Text -

Segment Open

Broadsides to Books: Jennifer Martelli’s Uncanny, Bold Collection
An Uncanny Read, Not for the Faint of Heart
The Uncanny Valley
Jennifer Martelli
Big Table Publishing Company, 2016
$15; ISBN: 978-099698-875-9
Reviewed by Risa Denenberg
Jennifer Martelli’s book, The Uncanny Valley is indeed uncanny, if uncanny means unexpected and unexpected means startling. The term “uncanny valley” arose empirically to suggest that the more an object (such as a robot) resembles a human, the more the human tends to feel repulsion. If we pause to think about the title before entering the poems, we might guess that Martelli is playing with us by skirting the edge of verisimilitude in order to leave the reader uncomfortable, but not coming so close to that edge that we might be repulsed, or, if we are repulsed here and there, it is not too often.
But Martelli is clever, and there could also be a reversal of intention here, since the poem containing the title words informs us that,
In the uncanny
valley men wear goats’
horns painted black, gold and red
The Uncanny Valley is divided into six sections that progress from “HE” to “HE AND I;” from “THEY” to “SHE;” and from “SHE AND I” to the final section, which is titled “I.” Section by section, Martelli loosely recounts the narrator’s relationships with parents, friends, lovers, ex-partners, and children.
But ultimately, this book is not about relationships. In fact, very little about these relationships is revealed. Instead, myths and ghosts are lodged throughout these poems along with fantasies and hyperbole. We also find queries about: drugs, death and overdoses; sex, colostrum and food; a sexually blooming daughter, a mother with dementia and a dead father, about whom the writer’s feelings are somewhat to the left of ambivalent.
In other words, there are no boundaries around the subject matter; the glue that holds the book together is the treatment of the subject matter, always edgy, often angry, at times undigested, but often with amazing observations and perceptual leaps. There is a lot of pain in these poems and some of it is angry pain and some of it is thoughtless and then redacted and then thought about again. Some of the pain is hard to read, as in the poem “God as a Tiger in a Cage” where she says, “If I could rip out my mind, / I would.” And some lines are genuinely repulsive, as in these, found in “Honeymoon at the End of the Eighties:”
The clitoris, aroused and exposed, was described once as a tower or hill housing termites, made of red mud and spit.

Segment Closed

Your goal - Quote the review word for word, everything from "In other words, there" down to "mud and spit.".

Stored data

Segment Open

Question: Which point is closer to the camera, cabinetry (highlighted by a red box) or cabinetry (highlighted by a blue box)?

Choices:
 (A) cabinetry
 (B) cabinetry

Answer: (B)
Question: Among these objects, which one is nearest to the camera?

Segment Closed
Segment Open

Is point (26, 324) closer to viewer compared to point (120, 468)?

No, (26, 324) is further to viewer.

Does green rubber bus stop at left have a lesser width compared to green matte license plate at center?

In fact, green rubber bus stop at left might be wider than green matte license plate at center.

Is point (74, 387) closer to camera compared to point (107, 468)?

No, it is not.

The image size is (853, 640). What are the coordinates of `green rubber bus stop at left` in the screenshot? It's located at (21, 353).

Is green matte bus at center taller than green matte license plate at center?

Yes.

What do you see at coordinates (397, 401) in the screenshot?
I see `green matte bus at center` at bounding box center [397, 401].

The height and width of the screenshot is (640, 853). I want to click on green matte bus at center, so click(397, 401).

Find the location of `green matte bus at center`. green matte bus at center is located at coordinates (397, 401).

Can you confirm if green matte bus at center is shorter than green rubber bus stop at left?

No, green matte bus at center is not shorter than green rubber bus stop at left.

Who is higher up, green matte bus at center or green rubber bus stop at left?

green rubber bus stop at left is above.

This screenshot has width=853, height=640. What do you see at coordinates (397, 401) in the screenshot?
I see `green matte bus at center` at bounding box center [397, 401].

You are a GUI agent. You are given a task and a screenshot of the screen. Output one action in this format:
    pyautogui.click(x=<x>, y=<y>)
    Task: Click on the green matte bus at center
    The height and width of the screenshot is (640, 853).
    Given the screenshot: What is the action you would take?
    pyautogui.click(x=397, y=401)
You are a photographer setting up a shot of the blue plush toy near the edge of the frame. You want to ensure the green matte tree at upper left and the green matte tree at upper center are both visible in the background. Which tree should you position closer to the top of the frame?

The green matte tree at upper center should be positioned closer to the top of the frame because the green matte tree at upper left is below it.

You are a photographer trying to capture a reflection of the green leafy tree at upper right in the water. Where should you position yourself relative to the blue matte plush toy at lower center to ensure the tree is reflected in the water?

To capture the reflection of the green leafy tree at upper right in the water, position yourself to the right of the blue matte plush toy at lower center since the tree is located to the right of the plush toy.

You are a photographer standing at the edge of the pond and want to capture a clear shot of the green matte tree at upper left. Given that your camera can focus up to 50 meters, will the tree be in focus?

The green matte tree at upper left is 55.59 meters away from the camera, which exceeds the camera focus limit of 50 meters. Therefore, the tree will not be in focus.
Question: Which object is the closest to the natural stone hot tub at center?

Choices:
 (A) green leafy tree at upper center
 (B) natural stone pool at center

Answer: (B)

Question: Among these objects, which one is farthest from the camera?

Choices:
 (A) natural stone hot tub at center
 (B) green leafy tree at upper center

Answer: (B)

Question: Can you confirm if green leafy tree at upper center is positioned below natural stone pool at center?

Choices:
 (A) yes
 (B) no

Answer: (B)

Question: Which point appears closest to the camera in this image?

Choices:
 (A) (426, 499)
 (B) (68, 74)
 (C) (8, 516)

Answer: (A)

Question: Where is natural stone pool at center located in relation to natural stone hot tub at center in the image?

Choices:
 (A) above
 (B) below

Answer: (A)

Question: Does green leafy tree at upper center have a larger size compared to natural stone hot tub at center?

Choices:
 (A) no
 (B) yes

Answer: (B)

Segment Closed
Segment Open

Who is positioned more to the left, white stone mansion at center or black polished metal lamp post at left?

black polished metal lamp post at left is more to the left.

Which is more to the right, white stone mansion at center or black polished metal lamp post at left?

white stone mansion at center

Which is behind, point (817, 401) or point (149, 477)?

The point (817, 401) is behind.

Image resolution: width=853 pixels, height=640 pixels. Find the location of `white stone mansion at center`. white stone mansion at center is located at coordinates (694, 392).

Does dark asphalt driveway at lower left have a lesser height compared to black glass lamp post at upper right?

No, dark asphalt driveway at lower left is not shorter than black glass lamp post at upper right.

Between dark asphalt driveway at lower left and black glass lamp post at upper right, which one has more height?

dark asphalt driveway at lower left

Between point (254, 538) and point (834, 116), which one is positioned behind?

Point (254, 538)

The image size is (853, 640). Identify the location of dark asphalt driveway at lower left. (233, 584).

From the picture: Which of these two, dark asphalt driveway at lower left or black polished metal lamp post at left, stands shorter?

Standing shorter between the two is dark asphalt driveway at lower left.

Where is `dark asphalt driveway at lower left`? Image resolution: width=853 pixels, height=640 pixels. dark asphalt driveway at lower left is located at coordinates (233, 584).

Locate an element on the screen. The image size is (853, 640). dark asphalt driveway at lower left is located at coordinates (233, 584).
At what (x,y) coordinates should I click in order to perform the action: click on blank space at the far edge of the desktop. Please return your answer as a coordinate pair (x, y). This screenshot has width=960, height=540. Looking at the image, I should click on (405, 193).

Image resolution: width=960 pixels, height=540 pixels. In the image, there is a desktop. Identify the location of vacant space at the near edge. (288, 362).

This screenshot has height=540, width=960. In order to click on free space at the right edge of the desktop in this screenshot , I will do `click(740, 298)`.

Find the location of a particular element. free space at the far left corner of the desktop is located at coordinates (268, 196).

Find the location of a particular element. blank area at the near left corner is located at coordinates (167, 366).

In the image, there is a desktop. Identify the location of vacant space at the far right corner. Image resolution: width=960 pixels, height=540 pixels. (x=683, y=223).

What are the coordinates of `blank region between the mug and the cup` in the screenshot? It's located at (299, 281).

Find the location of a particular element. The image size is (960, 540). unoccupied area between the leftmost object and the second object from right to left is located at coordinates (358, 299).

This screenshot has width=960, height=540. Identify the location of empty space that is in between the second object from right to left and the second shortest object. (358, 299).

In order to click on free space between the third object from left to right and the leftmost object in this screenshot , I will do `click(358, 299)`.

Segment Closed

Answer space -
In other words, there are no boundaries around the subject matter; the glue that holds the book together is the treatment of the subject matter, always edgy, often angry, at times undigested, but often with amazing observations and perceptual leaps. There is a lot of pain in these poems and some of it is angry pain and some of it is thoughtless and then redacted and then thought about again. Some of the pain is hard to read, as in the poem “God as a Tiger in a Cage” where she says, “If I could rip out my mind, / I would.” And some lines are genuinely repulsive, as in these, found in “Honeymoon at the End of the Eighties:”
The clitoris, aroused and exposed, was described once as a tower or hill housing termites, made of red mud and spit.